Estratto della pagina =

━━━━━━━━━━━━━━━━━━━━━━━━━━━━━━

La scienza contemporanea quella per esempio di un Sheldrake, di un Capra, di Prigogine o di David Böhm, che io vorrei distinguere dalla scienza moderna, non è più significativamente la scienza della causalità, nemmeno la scienza che vuole spiegare tutto con paradigmi matematici, è tutta un'altra concezione, scaturita da una crisi interna della scienza, dove la probabilità stessa è messa in causa. La scienza forse, da questo punto di vista, sta arrivando essa stessa ai propri limiti e questo è un momento importantissimo.
Non si può negare che negli
ultimi trecento anni la parte più importante del globo sia vissuta con questa
credenza e, se chiediamo rispetto per i pigmei, si può avere rispetto anche per
i Paesi che si credono soprasviluppati perché hanno una mentalità scientifica,
ma vanno trattati con gli stessi metodi, ossia vanno relativizzati.

━━━━━━━━━━━━━━━━━━━━━━━━━━━━━━

Dati forniti =
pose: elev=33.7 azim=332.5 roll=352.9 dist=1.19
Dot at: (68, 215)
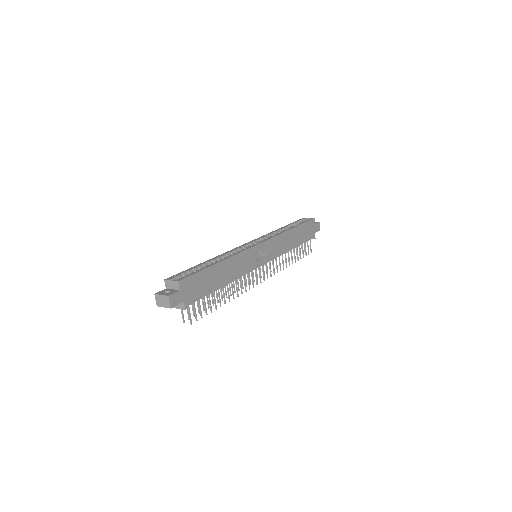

━━━━━━━━━━━━━━━━━━━━━━━━━━━━━━

Da svolgere =
A) Secondo l'estratto della pagina, da che cosa è scaturita la concezione della scienza contemporanea?
B) Riscrivi il passo dell'estratto della pagina che comincia con "La scienza contemporanea" e prosegue fino a "un momento importantissimo.", sostituendo "importantissimo" con "decisivo".

Risposte per compito =
A) Da una crisi interna della scienza.

B)
La scienza contemporanea quella per esempio di un Sheldrake, di un Capra, di Prigogine o di David Böhm, che io vorrei distinguere dalla scienza moderna, non è più significativamente la scienza della causalità, nemmeno la scienza che vuole spiegare tutto con paradigmi matematici, è tutta un'altra concezione, scaturita da una crisi interna della scienza, dove la probabilità stessa è messa in causa. La scienza forse, da questo punto di vista, sta arrivando essa stessa ai propri limiti e questo è un momento decisivo.